● **TASK REQUIREMENTS**
Exact copy, pictures excluded: write out every line below.

=======

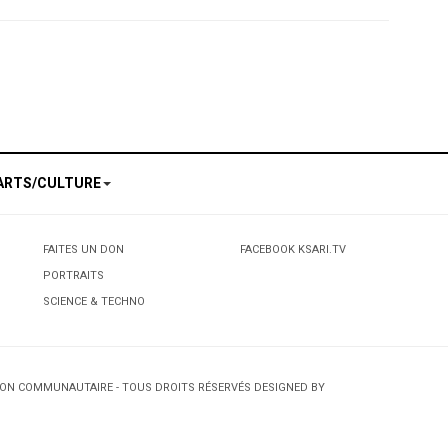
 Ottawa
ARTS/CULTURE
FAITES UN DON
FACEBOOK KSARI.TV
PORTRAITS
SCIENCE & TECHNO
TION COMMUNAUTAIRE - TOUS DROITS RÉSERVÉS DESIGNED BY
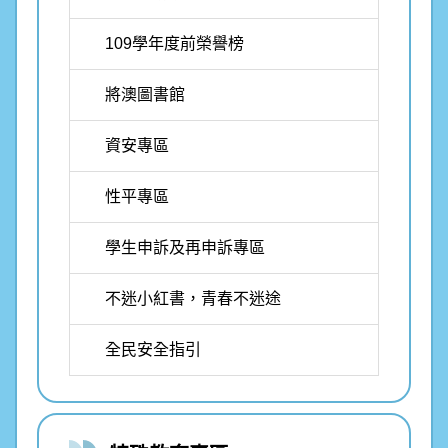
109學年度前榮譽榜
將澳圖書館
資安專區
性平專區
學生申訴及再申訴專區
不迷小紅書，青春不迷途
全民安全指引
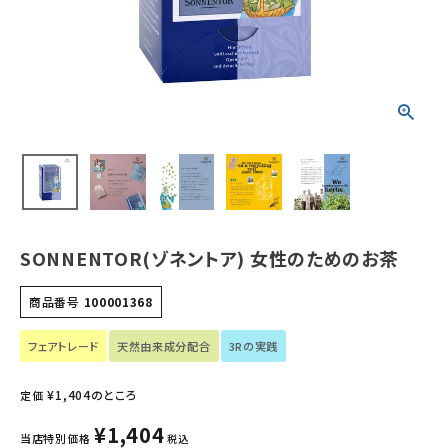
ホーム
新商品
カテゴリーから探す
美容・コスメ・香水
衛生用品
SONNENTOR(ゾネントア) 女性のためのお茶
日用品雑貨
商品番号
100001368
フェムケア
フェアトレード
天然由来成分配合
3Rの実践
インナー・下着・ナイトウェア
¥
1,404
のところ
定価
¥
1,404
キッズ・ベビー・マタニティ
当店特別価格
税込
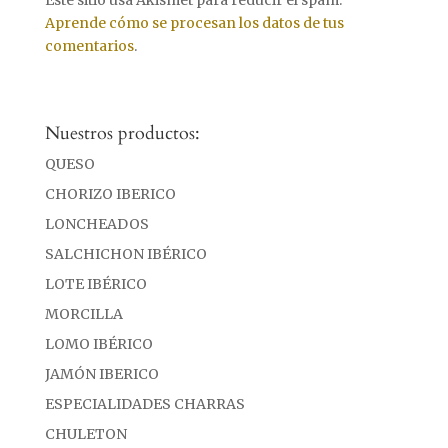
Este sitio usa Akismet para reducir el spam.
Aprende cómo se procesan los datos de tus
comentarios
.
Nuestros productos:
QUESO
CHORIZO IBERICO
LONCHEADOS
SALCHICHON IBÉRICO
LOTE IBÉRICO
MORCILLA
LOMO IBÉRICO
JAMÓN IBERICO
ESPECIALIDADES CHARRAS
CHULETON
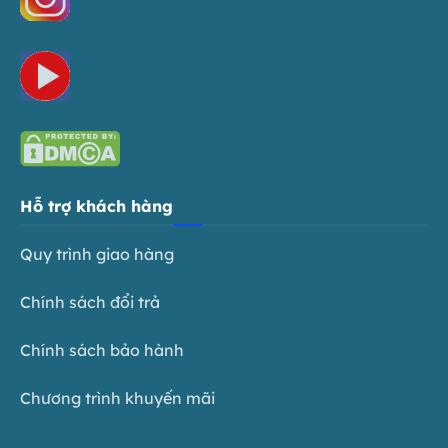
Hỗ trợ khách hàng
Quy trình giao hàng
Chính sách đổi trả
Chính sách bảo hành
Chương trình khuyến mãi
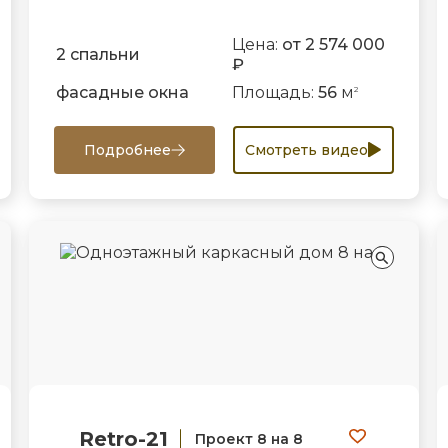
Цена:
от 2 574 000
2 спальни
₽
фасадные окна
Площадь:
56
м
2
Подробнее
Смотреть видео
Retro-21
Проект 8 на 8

=======

● **RESPONSE**
 Ottawa
ARTS/CULTURE
FAITES UN DON
FACEBOOK KSARI.TV
PORTRAITS
SCIENCE & TECHNO
TION COMMUNAUTAIRE - TOUS DROITS RÉSERVÉS DESIGNED BY
109學年度前榮譽榜
將澳圖書館
資安專區
性平專區
學生申訴及再申訴專區
不迷小紅書，青春不迷途
全民安全指引
ホーム
新商品
カテゴリーから探す
美容・コスメ・香水
衛生用品
SONNENTOR(ゾネントア) 女性のためのお茶
日用品雑貨
商品番号
100001368
フェムケア
フェアトレード
天然由来成分配合
3Rの実践
インナー・下着・ナイトウェア
¥
1,404
のところ
定価
¥
1,404
キッズ・ベビー・マタニティ
当店特別価格
税込
Este sitio usa Akismet para reducir el spam.
Aprende cómo se procesan los datos de tus
comentarios
.
Nuestros productos:
QUESO
CHORIZO IBERICO
LONCHEADOS
SALCHICHON IBÉRICO
LOTE IBÉRICO
MORCILLA
LOMO IBÉRICO
JAMÓN IBERICO
ESPECIALIDADES CHARRAS
CHULETON
Hỗ trợ khách hàng
Quy trình giao hàng
Chính sách đổi trả
Chính sách bảo hành
Chương trình khuyến mãi
Цена:
от 2 574 000
2 спальни
₽
фасадные окна
Площадь:
56
м
2
Подробнее
Смотреть видео
Retro-21
Проект 8 на 8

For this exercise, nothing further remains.